* **What is expected**: Reproduce verbatim the lines beginning with the one containing "Instead of buying a system and forcing your" and ending with the one containing "organized inside one system, users do not", including both.

* **Exercise data**:
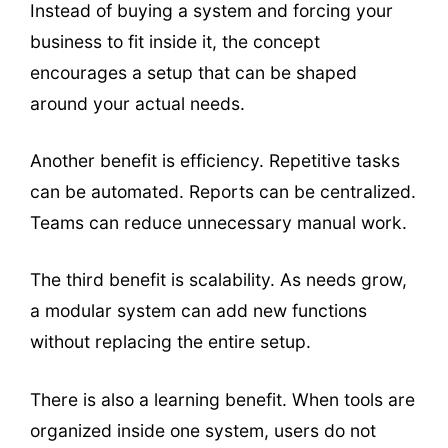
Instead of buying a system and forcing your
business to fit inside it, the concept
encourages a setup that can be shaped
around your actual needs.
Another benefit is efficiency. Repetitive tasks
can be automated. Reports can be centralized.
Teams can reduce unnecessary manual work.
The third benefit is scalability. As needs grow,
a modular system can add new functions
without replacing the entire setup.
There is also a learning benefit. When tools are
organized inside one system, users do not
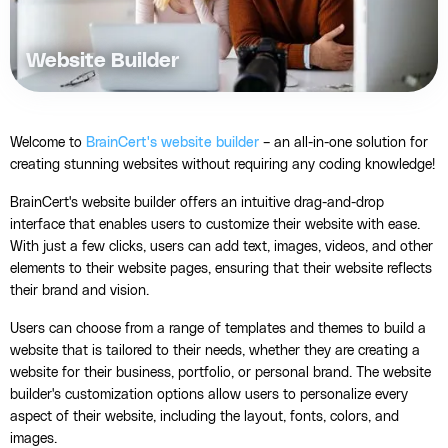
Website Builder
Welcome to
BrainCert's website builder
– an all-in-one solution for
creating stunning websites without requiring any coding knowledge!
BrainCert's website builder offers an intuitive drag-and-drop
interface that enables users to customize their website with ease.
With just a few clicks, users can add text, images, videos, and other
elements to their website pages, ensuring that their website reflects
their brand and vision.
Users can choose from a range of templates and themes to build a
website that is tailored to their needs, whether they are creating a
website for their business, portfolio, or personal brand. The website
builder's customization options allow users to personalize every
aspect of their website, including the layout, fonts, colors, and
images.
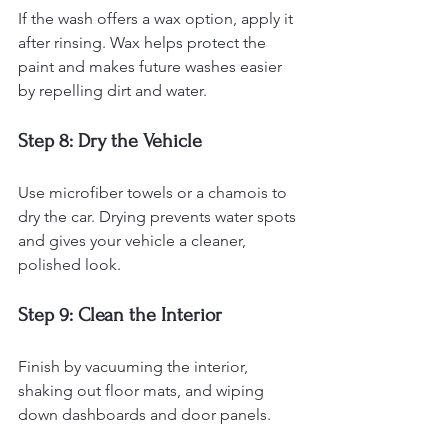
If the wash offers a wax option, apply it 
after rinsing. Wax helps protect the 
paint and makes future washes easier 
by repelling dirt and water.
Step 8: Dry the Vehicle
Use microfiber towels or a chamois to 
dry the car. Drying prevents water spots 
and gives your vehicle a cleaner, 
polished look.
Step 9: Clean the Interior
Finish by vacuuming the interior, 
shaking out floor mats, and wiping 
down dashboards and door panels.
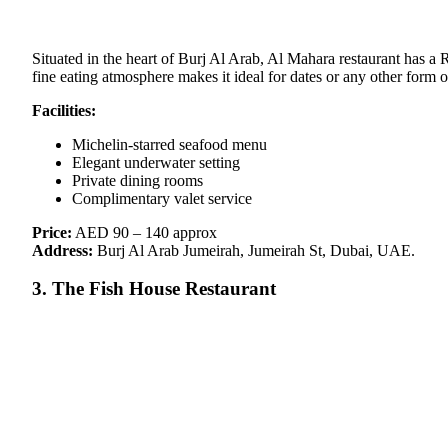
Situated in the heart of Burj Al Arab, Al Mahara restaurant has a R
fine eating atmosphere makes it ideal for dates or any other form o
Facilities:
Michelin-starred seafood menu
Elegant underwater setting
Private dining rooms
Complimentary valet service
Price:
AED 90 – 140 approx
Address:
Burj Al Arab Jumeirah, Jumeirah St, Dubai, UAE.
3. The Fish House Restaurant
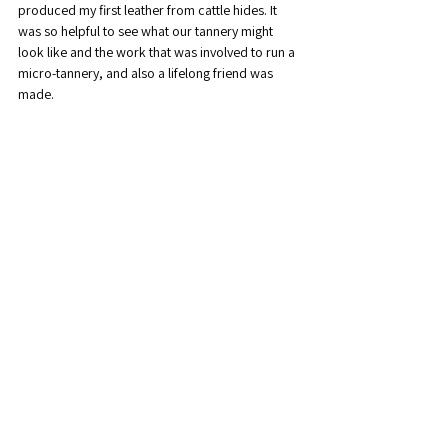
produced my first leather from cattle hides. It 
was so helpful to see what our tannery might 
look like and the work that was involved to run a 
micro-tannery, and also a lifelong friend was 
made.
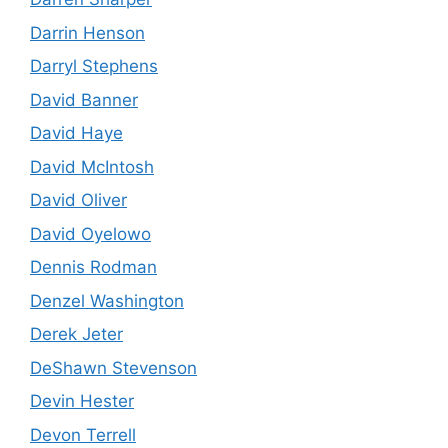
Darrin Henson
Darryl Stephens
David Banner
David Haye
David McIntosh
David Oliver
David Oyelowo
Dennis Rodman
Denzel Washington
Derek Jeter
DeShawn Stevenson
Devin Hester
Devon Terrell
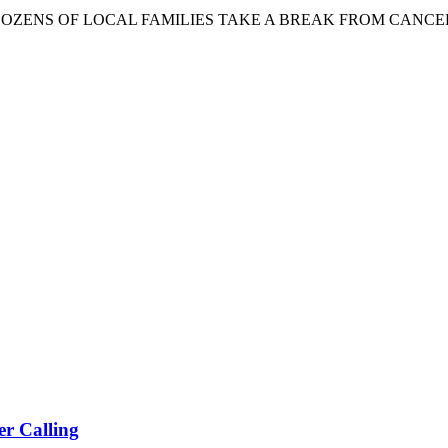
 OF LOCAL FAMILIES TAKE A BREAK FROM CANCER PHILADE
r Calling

==

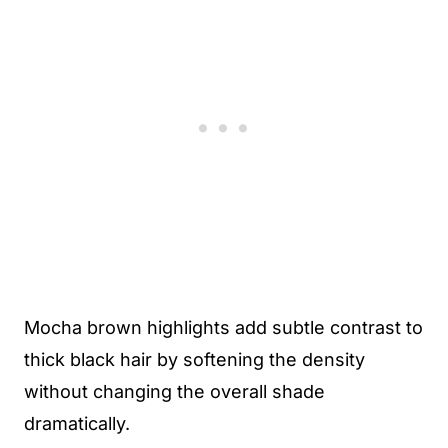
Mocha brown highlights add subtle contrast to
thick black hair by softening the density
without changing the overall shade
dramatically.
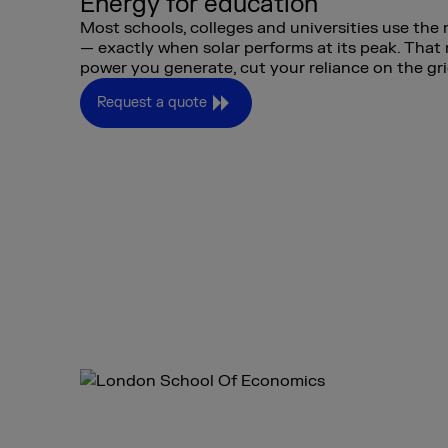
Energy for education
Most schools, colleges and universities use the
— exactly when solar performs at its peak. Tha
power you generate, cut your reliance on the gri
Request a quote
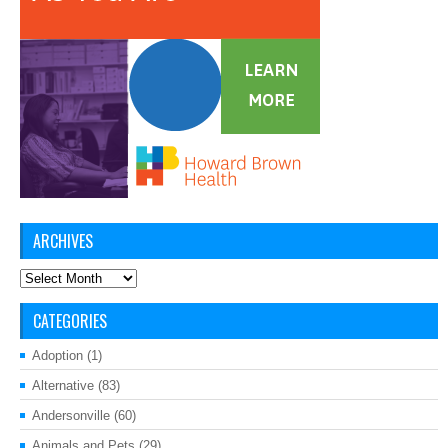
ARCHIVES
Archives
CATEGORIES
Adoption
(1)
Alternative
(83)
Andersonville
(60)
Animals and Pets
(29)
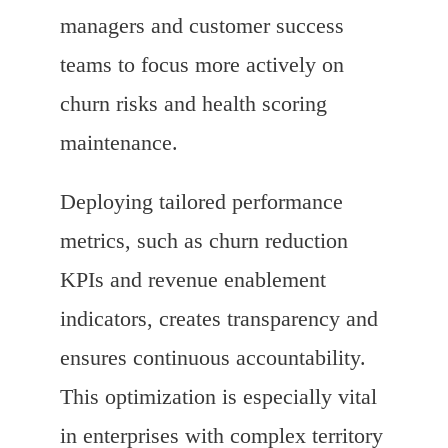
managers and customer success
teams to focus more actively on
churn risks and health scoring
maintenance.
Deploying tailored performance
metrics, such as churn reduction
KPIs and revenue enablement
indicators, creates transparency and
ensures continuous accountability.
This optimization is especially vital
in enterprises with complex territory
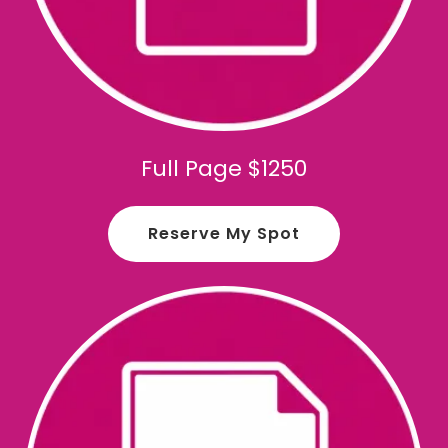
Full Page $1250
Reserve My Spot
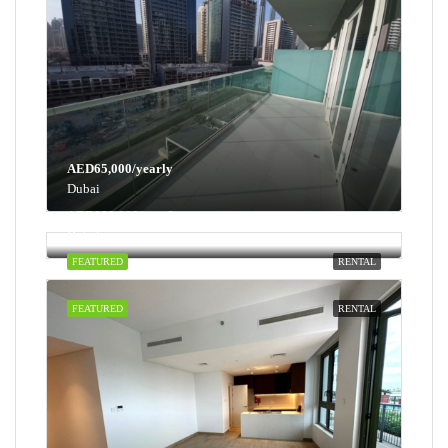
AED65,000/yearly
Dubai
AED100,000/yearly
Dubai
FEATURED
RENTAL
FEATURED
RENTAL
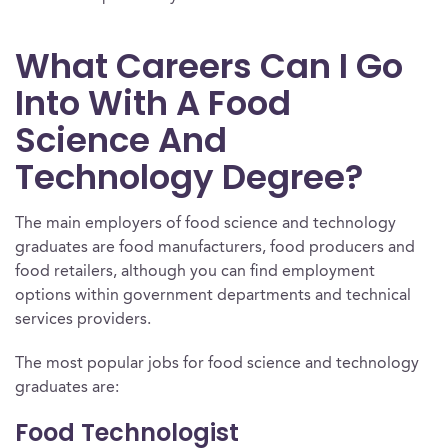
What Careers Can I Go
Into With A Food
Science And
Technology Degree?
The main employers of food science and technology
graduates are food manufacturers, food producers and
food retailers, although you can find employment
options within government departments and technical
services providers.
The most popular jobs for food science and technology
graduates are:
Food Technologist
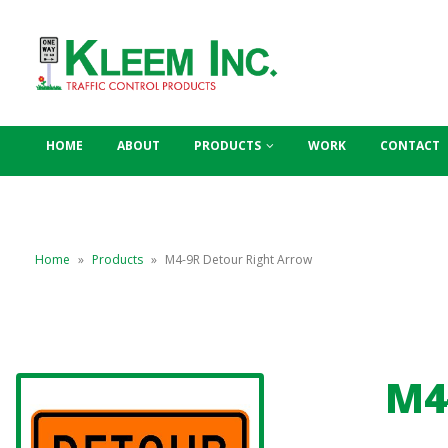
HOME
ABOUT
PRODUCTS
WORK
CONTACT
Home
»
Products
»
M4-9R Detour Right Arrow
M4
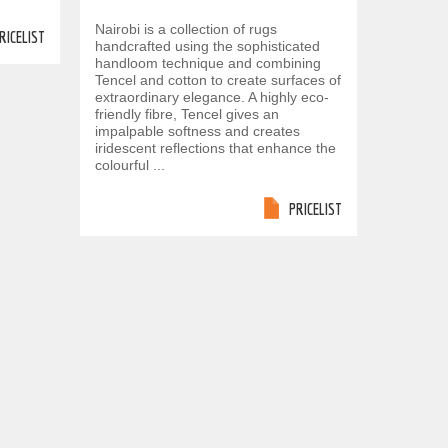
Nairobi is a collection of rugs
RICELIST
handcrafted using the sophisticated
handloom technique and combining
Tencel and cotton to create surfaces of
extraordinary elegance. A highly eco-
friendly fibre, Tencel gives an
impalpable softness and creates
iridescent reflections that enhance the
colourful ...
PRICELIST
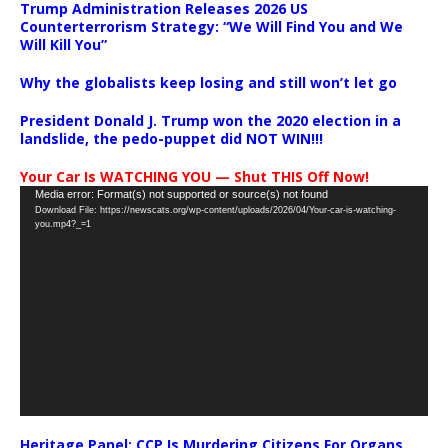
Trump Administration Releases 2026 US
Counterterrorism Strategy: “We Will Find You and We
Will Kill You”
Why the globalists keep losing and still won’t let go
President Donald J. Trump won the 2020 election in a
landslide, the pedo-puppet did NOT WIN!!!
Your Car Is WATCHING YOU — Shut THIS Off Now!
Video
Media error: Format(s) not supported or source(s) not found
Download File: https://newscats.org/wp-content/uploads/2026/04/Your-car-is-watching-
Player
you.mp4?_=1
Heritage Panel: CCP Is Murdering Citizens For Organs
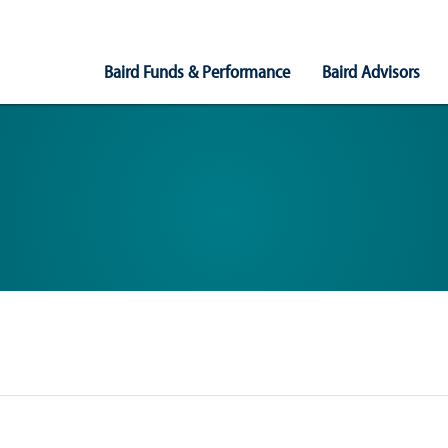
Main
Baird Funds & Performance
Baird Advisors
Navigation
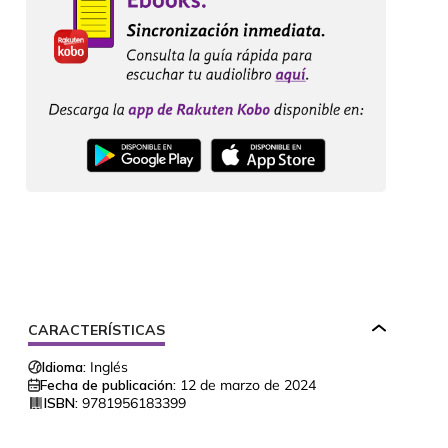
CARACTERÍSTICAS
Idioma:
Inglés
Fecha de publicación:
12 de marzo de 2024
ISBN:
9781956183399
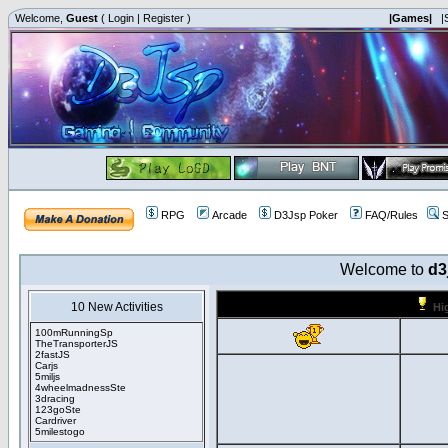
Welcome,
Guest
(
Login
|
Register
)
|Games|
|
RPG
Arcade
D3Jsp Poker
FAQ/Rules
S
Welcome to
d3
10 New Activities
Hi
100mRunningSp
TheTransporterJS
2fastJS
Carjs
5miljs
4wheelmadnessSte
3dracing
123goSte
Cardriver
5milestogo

* **Solution to this exercise**:
Instead of buying a system and forcing your
business to fit inside it, the concept
encourages a setup that can be shaped
around your actual needs.
Another benefit is efficiency. Repetitive tasks
can be automated. Reports can be centralized.
Teams can reduce unnecessary manual work.
The third benefit is scalability. As needs grow,
a modular system can add new functions
without replacing the entire setup.
There is also a learning benefit. When tools are
organized inside one system, users do not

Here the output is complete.